13. The computer readable medium of claim 11, wherein the data image is arranged in a format in which the third information element is a 16-bit unsigned integer and the fourth information element is a 32-bit unsigned integer.

14. The computer readable medium of claim 11, wherein the data image is arranged in a format in which at least one entry of the section information further includes an extra information element.

15. The computer readable medium of claim 11, wherein the data image includes a plurality of sections.

16. The computer readable medium of claim 15, wherein the sections are arranged in a sequence after the header and the section information.

17. The computer readable medium of claim 16, wherein the sections are arranged in an order determined by their respective load addresses.

18. The computer readable medium of claim 15, wherein the data of at least one section is encrypted.

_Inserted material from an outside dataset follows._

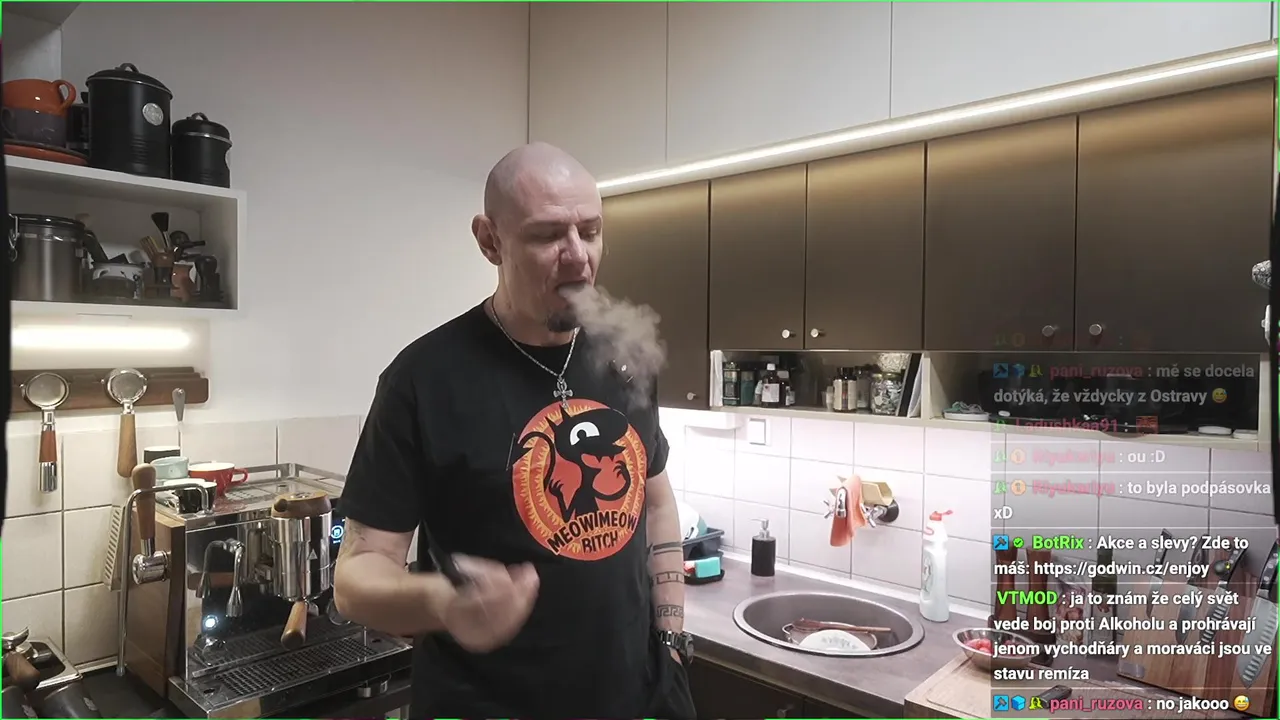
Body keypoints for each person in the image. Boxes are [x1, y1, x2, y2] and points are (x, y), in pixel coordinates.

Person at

19. A method of converting a binary image into a converted image having a format, comprising the steps of:

identifying at least one section in the binary image;

coding each identified section according to a respective coding scheme;

forming a header that indicates a total size of the at least one section and a number of the sections;

forming section information having information about respective lengths, coding schemes, and load addresses of the identified sections; and

arranging the header, section information, and identified sections in the converted image, wherein the header and section information are arranged such that they are readable in the converted image before the sections, and the sections are arranged according to the section information.

20. The method of claim 19, wherein the binary image includes a plurality of sections, and the sections are arranged in the converted image in a sequence after the header and the section information.

21. The method of claim 20, wherein the sections are arranged in an order determined by their respective load addresses.

22. The method of claim 19, wherein coding an identified section includes encrypting the identified section.

23. The method of claim 22, wherein information about the encrypted section in the section information further includes an information element that describes the encryption.